- HOW TO COMPLETE THIS TASK:
Arrange the lines of the items as a Markdown table with the columns Row and Line. Start at the line containing "1. **Search by" and continue through the end of the items, including both ends, skipping blank lines and leaving out the pictures.
INPUT MATERIAL Block Start
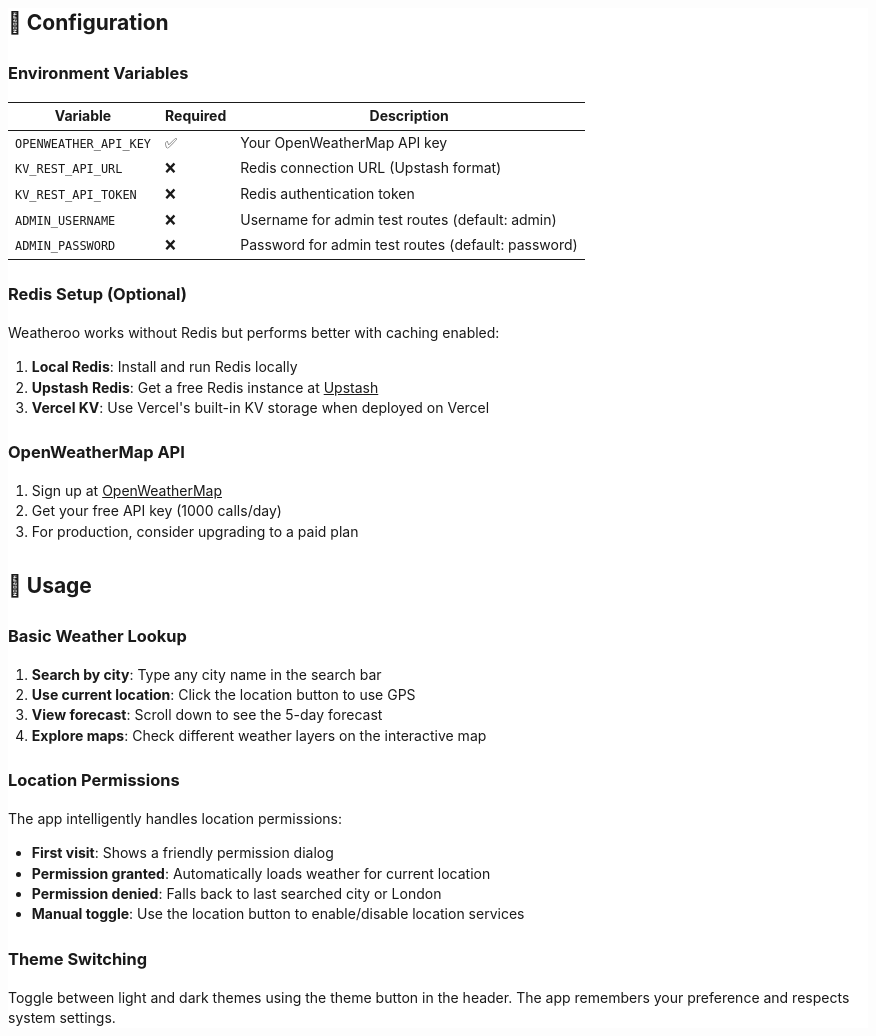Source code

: ## 🔧 Configuration

### Environment Variables

| Variable              | Required | Description                                        |
| --------------------- | -------- | -------------------------------------------------- |
| `OPENWEATHER_API_KEY` | ✅       | Your OpenWeatherMap API key                        |
| `KV_REST_API_URL`     | ❌       | Redis connection URL (Upstash format)              |
| `KV_REST_API_TOKEN`   | ❌       | Redis authentication token                         |
| `ADMIN_USERNAME`      | ❌       | Username for admin test routes (default: admin)    |
| `ADMIN_PASSWORD`      | ❌       | Password for admin test routes (default: password) |

### Redis Setup (Optional)

Weatheroo works without Redis but performs better with caching enabled:

1. **Local Redis**: Install and run Redis locally
2. **Upstash Redis**: Get a free Redis instance at [Upstash](https://console.upstash.com/)
3. **Vercel KV**: Use Vercel's built-in KV storage when deployed on Vercel

### OpenWeatherMap API

1. Sign up at [OpenWeatherMap](https://openweathermap.org/api)
2. Get your free API key (1000 calls/day)
3. For production, consider upgrading to a paid plan

## 🎯 Usage

### Basic Weather Lookup

1. **Search by city**: Type any city name in the search bar
2. **Use current location**: Click the location button to use GPS
3. **View forecast**: Scroll down to see the 5-day forecast
4. **Explore maps**: Check different weather layers on the interactive map

### Location Permissions

The app intelligently handles location permissions:

- **First visit**: Shows a friendly permission dialog
- **Permission granted**: Automatically loads weather for current location
- **Permission denied**: Falls back to last searched city or London
- **Manual toggle**: Use the location button to enable/disable location services

### Theme Switching

Toggle between light and dark themes using the theme button in the header. The app remembers your preference and respects system settings.
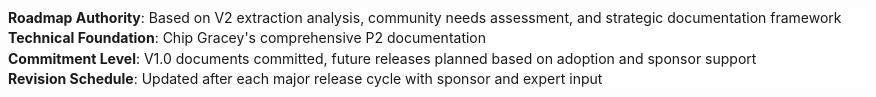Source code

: **Roadmap Authority**: Based on V2 extraction analysis, community needs assessment, and strategic documentation framework  
**Technical Foundation**: Chip Gracey's comprehensive P2 documentation  
**Commitment Level**: V1.0 documents committed, future releases planned based on adoption and sponsor support  
**Revision Schedule**: Updated after each major release cycle with sponsor and expert input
INPUT MATERIAL Block End
- TASK ANSWER:
| Row | Line |
|---|---|
| 1 | 1. **Search by city**: Type any city name in the search bar |
| 2 | 2. **Use current location**: Click the location button to use GPS |
| 3 | 3. **View forecast**: Scroll down to see the 5-day forecast |
| 4 | 4. **Explore maps**: Check different weather layers on the interactive map |
| 5 | ### Location Permissions |
| 6 | The app intelligently handles location permissions: |
| 7 | - **First visit**: Shows a friendly permission dialog |
| 8 | - **Permission granted**: Automatically loads weather for current location |
| 9 | - **Permission denied**: Falls back to last searched city or London |
| 10 | - **Manual toggle**: Use the location button to enable/disable location services |
| 11 | ### Theme Switching |
| 12 | Toggle between light and dark themes using the theme button in the header. The app remembers your preference and respects system settings. |
| 13 | Source code |
| 14 | : **Roadmap Authority**: Based on V2 extraction analysis, community needs assessment, and strategic documentation framework   |
| 15 | **Technical Foundation**: Chip Gracey's comprehensive P2 documentation   |
| 16 | **Commitment Level**: V1.0 documents committed, future releases planned based on adoption and sponsor support   |
| 17 | **Revision Schedule**: Updated after each major release cycle with sponsor and expert input |